On Sun, 2007-01-07 at 18:31 -0800, David Brownell wrote:
> On Saturday 06 January 2007 9:57 pm, Matthew Garrett wrote:
> > On Sat, Jan 06, 2007 at 02:42:22PM -0800, David Brownell wrote:
> > > On Saturday 06 January 2007 3:35 am, Zhang Rui wrote:
> > > > 
> > > > Create /sys/power/alarm.
> > > 
> > > Urg.  This doesn't work with the RTC framework, which accepts the reality
> > > that some systems have multiple RTCs ... /sys/class/rtc/rtcN/alarm is a
> > > much more appropriate location for that RTC's alarm.
> > 
Errr, I never met this multiple RTCs situation before and it's true
that /sys/power/alarm can not handle multiple RTCs.
I don't know why they are needed, maybe for the embedded system?
Could you provide me more details about this multiple RTCs please?
Thanks.
> > Especially since /proc/acpi/alarm is just banging on the RTC registers 
> > - the only ACPI thing about it is that the FADT can expose whether or 
> > not the extended registers exist, and then making sure that the GPE is 
> > enabled.
> 
> The FADT also exposes whether the RTC can wake from S4.  You may have
> noticed that my rtc-cmos patch #3 exported the relevant FADT info
> to the RTC device using platform_data, but the S4 wake capability flag
> isn't useful for anything on today's Linux.
> Not speaking as an ACPI expert, I do see the ACPI spec says (right
> under fig 4-11 in my version) that RTC events don't require GPEs.
> 
Enabling the GPE for RTC is needed.

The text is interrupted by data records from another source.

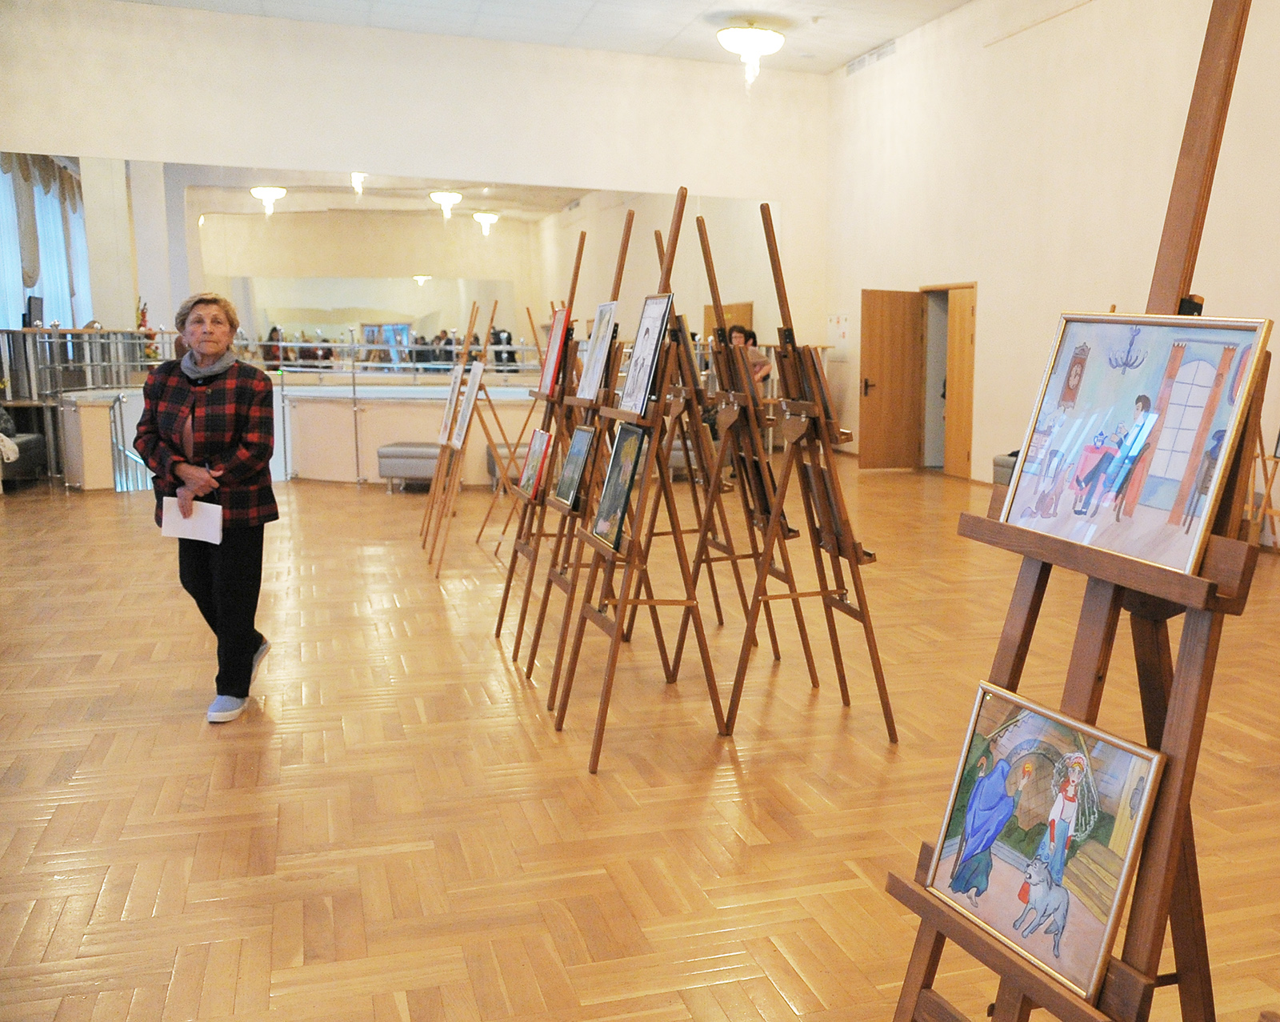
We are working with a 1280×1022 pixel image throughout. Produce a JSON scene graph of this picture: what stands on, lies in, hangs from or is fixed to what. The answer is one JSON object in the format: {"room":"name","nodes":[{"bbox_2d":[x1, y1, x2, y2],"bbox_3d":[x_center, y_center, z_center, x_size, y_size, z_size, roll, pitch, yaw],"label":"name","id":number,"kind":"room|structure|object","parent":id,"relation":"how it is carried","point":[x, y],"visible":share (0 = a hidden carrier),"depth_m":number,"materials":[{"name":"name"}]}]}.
{"room":"event hall","nodes":[
{"label":"event hall","id":0,"kind":"room"},
{"bbox_2d":[0,0,827,410],"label":"back wall","id":1,"kind":"structure","parent":0,"point":[83,142],"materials":[{"name":"white paint"}]},
{"bbox_2d":[0,152,92,330],"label":"window","id":2,"kind":"object","parent":1,"relation":"in","point":[39,320],"visible":0.63,"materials":[{"name":"white fabric"}]},
{"bbox_2d":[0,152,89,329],"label":"curtain","id":3,"kind":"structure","parent":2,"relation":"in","point":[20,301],"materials":[{"name":"white fabric"}]},
{"bbox_2d":[104,164,764,376],"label":"wall mirror","id":4,"kind":"object","parent":1,"relation":"attached to","point":[250,199],"visible":0.76,"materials":[{"name":"mirror"}]},
{"bbox_2d":[32,0,1109,75],"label":"ceiling","id":5,"kind":"structure","parent":0,"point":[956,4],"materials":[{"name":"white paint"}]},
{"bbox_2d":[716,21,785,88],"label":"ceiling light","id":6,"kind":"object","parent":5,"relation":"attached to","point":[757,37],"visible":0.99,"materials":[{"name":"white glass"}]},
{"bbox_2d":[0,454,1279,1021],"bbox_3d":[-1.086,0.414,6.874,9.008,0.119,14.891,-3,10,-22],"label":"parquet floor","id":7,"kind":"structure","parent":0,"point":[167,728],"depth_m":4.10,"materials":[{"name":"brown wood"}]},
{"bbox_2d":[0,401,48,483],"bbox_3d":[-7.795,-0.886,11.363,0.862,0.871,0.913,-3,10,-22],"label":"armchair","id":8,"kind":"object","parent":7,"relation":"on","point":[26,450],"visible":0.78,"depth_m":11.51,"materials":[{"name":"grey fabric"}]},
{"bbox_2d":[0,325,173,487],"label":"railing","id":9,"kind":"object","parent":7,"relation":"on","point":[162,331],"visible":0.56,"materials":[{"name":"metal"}]},
{"bbox_2d":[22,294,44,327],"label":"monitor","id":10,"kind":"object","parent":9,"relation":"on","point":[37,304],"visible":0.78,"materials":[{"name":"black"}]},
{"bbox_2d":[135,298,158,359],"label":"flower arrangement","id":11,"kind":"object","parent":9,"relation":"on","point":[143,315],"visible":0.54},
{"bbox_2d":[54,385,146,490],"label":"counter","id":12,"kind":"object","parent":7,"relation":"on","point":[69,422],"visible":0.51,"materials":[{"name":"beige"}]},
{"bbox_2d":[134,291,276,724],"bbox_3d":[-2.380,-0.085,4.777,0.539,1.521,0.610,2,9,3],"label":"woman","id":13,"kind":"object","parent":7,"relation":"on","point":[173,469],"visible":0.96,"depth_m":4.69},
{"bbox_2d":[160,496,223,543],"bbox_3d":[-2.377,-0.053,4.665,0.230,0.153,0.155,0,9,-6],"label":"paper","id":14,"kind":"object","parent":13,"relation":"in","point":[170,513],"visible":0.82,"depth_m":4.65,"materials":[{"name":"white paper"}]},
{"bbox_2d":[376,441,441,491],"bbox_3d":[-3.700,-0.602,11.409,0.715,0.428,0.485,-3,10,-22],"label":"bench","id":15,"kind":"object","parent":7,"relation":"on","point":[386,453],"visible":0.71,"depth_m":11.15,"materials":[{"name":"grey fabric"}]},
{"bbox_2d":[273,381,544,485],"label":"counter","id":16,"kind":"object","parent":7,"relation":"on","point":[326,409],"visible":0.59,"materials":[{"name":"beige"}]},
{"bbox_2d":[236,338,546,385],"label":"railing","id":17,"kind":"object","parent":16,"relation":"on","point":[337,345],"visible":0.59,"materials":[{"name":"metal"}]},
{"bbox_2d":[426,299,514,574],"bbox_3d":[-2.222,-0.659,7.979,0.531,1.697,0.543,-3,10,-22],"label":"easel","id":18,"kind":"object","parent":7,"relation":"on","point":[486,434],"visible":0.95,"depth_m":7.95,"materials":[{"name":"brown wood"}]},
{"bbox_2d":[436,361,465,447],"bbox_3d":[-2.641,-0.896,8.773,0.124,0.558,0.510,-3,10,-22],"label":"painting","id":19,"kind":"object","parent":18,"relation":"on","point":[449,411],"visible":0.9,"depth_m":8.74,"materials":[{"name":"white"}]},
{"bbox_2d":[451,357,485,449],"bbox_3d":[-2.343,-0.859,8.111,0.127,0.559,0.467,-3,10,-22],"label":"painting","id":20,"kind":"object","parent":18,"relation":"on","point":[465,425],"visible":0.96,"depth_m":8.07,"materials":[{"name":"white"}]},
{"bbox_2d":[484,441,531,491],"bbox_3d":[-2.753,-0.616,11.674,0.807,0.419,0.471,-3,10,-22],"label":"bench","id":21,"kind":"object","parent":7,"relation":"on","point":[492,463],"visible":0.33,"depth_m":11.43,"materials":[{"name":"grey fabric"}]},
{"bbox_2d":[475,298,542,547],"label":"easel","id":22,"kind":"object","parent":7,"relation":"on","point":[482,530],"visible":0.8,"depth_m":8.96,"materials":[{"name":"brown wood"}]},
{"bbox_2d":[492,224,591,669],"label":"easel","id":23,"kind":"object","parent":7,"relation":"on","point":[582,238],"visible":0.82,"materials":[{"name":"brown wood"}]},
{"bbox_2d":[516,428,554,500],"bbox_3d":[-1.336,-0.306,5.695,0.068,0.295,0.445,-3,10,-22],"label":"painting","id":24,"kind":"object","parent":23,"relation":"on","point":[538,436],"visible":0.92,"depth_m":5.68,"materials":[{"name":"multicoloured"}]},
{"bbox_2d":[539,305,571,395],"bbox_3d":[-1.237,-0.826,5.645,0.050,0.385,0.403,-3,10,-22],"label":"painting","id":25,"kind":"object","parent":23,"relation":"on","point":[555,354],"visible":0.84,"depth_m":5.63},
{"bbox_2d":[519,204,642,694],"bbox_3d":[-0.973,-0.343,5.175,0.499,1.965,0.591,-3,10,-22],"label":"easel","id":26,"kind":"object","parent":7,"relation":"on","point":[626,238],"visible":0.78,"depth_m":5.14,"materials":[{"name":"brown wood"}]},
{"bbox_2d":[552,425,595,510],"bbox_3d":[-1.033,-0.281,5.099,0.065,0.329,0.421,-3,10,-22],"label":"painting","id":27,"kind":"object","parent":26,"relation":"on","point":[574,474],"visible":0.97,"depth_m":5.08},
{"bbox_2d":[576,299,619,402],"bbox_3d":[-0.943,-0.742,5.071,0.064,0.402,0.457,-3,10,-22],"label":"framed picture","id":28,"kind":"object","parent":26,"relation":"on","point":[594,378],"visible":0.94,"depth_m":5.05},
{"bbox_2d":[558,181,725,771],"bbox_3d":[-0.644,-0.227,4.414,0.491,1.956,0.634,-3,10,-22],"label":"easel","id":29,"kind":"object","parent":7,"relation":"on","point":[681,197],"visible":0.97,"depth_m":4.36,"materials":[{"name":"brown wood"}]},
{"bbox_2d":[590,420,647,551],"bbox_3d":[-0.736,-0.179,4.391,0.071,0.426,0.467,-3,10,-22],"label":"painting","id":30,"kind":"object","parent":29,"relation":"on","point":[610,491],"visible":0.96,"depth_m":4.38},
{"bbox_2d":[619,292,674,416],"bbox_3d":[-0.660,-0.651,4.491,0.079,0.422,0.439,-3,10,-22],"label":"framed picture","id":31,"kind":"object","parent":29,"relation":"on","point":[650,337],"visible":0.96,"depth_m":4.47},
{"bbox_2d":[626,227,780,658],"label":"easel","id":32,"kind":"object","parent":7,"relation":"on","point":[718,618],"visible":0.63,"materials":[{"name":"brown wood"}]},
{"bbox_2d":[671,194,820,690],"bbox_3d":[-0.407,-0.391,5.428,0.552,1.990,0.577,-3,10,-22],"label":"easel","id":33,"kind":"object","parent":7,"relation":"on","point":[702,222],"visible":0.93,"depth_m":5.37,"materials":[{"name":"brown wood"}]},
{"bbox_2d":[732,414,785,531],"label":"painting","id":34,"kind":"object","parent":33,"relation":"on","point":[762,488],"visible":0.66,"depth_m":4.96,"materials":[{"name":"brown"}]},
{"bbox_2d":[725,324,771,390],"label":"person","id":35,"kind":"object","parent":7,"relation":"on","point":[751,334],"visible":0.31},
{"bbox_2d":[720,197,899,744],"bbox_3d":[-0.111,-0.244,4.613,0.572,1.935,0.590,-3,10,-22],"label":"easel","id":36,"kind":"object","parent":7,"relation":"on","point":[874,665],"visible":0.99,"depth_m":4.56,"materials":[{"name":"brown wood"}]},
{"bbox_2d":[792,342,839,426],"bbox_3d":[-0.061,-0.557,4.638,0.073,0.304,0.361,-3,10,-22],"label":"painting","id":37,"kind":"object","parent":36,"relation":"on","point":[822,384],"visible":0.74,"depth_m":4.57,"materials":[{"name":"brown"}]},
{"bbox_2d":[798,453,871,563],"bbox_3d":[0.016,-0.100,4.624,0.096,0.368,0.430,-3,10,-22],"label":"painting","id":38,"kind":"object","parent":36,"relation":"on","point":[866,552],"visible":0.79,"depth_m":4.57,"materials":[{"name":"brown"}]},
{"bbox_2d":[992,452,1019,486],"bbox_3d":[1.908,-0.455,11.109,0.555,0.475,0.831,-3,10,-22],"label":"bench","id":39,"kind":"object","parent":7,"relation":"on","point":[1002,466],"visible":0.21,"depth_m":11.17,"materials":[{"name":"grey fabric"}]},
{"bbox_2d":[888,0,1271,1021],"bbox_3d":[0.438,0.166,1.847,0.549,2.053,0.574,-3,10,-22],"label":"easel","id":40,"kind":"object","parent":7,"relation":"on","point":[926,970],"visible":0.94,"depth_m":1.80,"materials":[{"name":"brown wood"}]},
{"bbox_2d":[918,682,1165,1003],"bbox_3d":[0.312,0.438,1.873,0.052,0.359,0.474,-4,10,-29],"label":"painting","id":41,"kind":"object","parent":40,"relation":"on","point":[973,805],"visible":0.98,"depth_m":1.84,"materials":[{"name":"multicoloured"}]},
{"bbox_2d":[995,309,1271,579],"bbox_3d":[0.422,-0.147,1.794,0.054,0.342,0.480,-3,10,-22],"label":"painting","id":42,"kind":"object","parent":40,"relation":"on","point":[1232,334],"visible":0.95,"depth_m":1.75},
{"bbox_2d":[1245,422,1279,553],"bbox_3d":[2.907,-0.624,8.363,0.541,1.638,0.549,-3,10,-22],"label":"easel","id":43,"kind":"object","parent":7,"relation":"on","point":[1265,510],"visible":0.49,"depth_m":8.36,"materials":[{"name":"brown wood"}]},
{"bbox_2d":[823,0,1279,547],"bbox_3d":[3.165,-2.330,8.858,0.223,4.996,15.864,-3,10,-22],"label":"right wall","id":44,"kind":"structure","parent":0,"point":[989,279],"depth_m":11.64,"materials":[{"name":"beige paint"}]},
{"bbox_2d":[826,312,850,355],"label":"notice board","id":45,"kind":"object","parent":44,"relation":"attached to","point":[842,320],"visible":0.88,"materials":[{"name":"white paper"}]},
{"bbox_2d":[845,40,897,74],"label":"air vent","id":46,"kind":"object","parent":44,"relation":"attached to","point":[880,54],"visible":0.87,"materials":[{"name":"white"}]},
{"bbox_2d":[858,288,924,469],"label":"wooden door","id":47,"kind":"structure","parent":44,"relation":"in","point":[894,323],"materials":[{"name":"brown wood"}]},
{"bbox_2d":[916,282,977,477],"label":"doorway","id":48,"kind":"object","parent":44,"relation":"in","point":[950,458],"visible":0.66,"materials":[{"name":"brown wood"}]},
{"bbox_2d":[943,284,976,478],"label":"wooden door","id":49,"kind":"structure","parent":44,"relation":"in","point":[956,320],"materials":[{"name":"brown wood"}]}
]}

According to the ACPI spec 3.0,
which is the latest version, "If the RTC wake event status and enable
bits are implemented in fixed hardware, the platform are able to
indicate an RTC wake source without consuming a GPE bit, as would be
required if RTC wake was not implemented using the fixed hardware RTC
feature". You can get it in 4.7.2.4.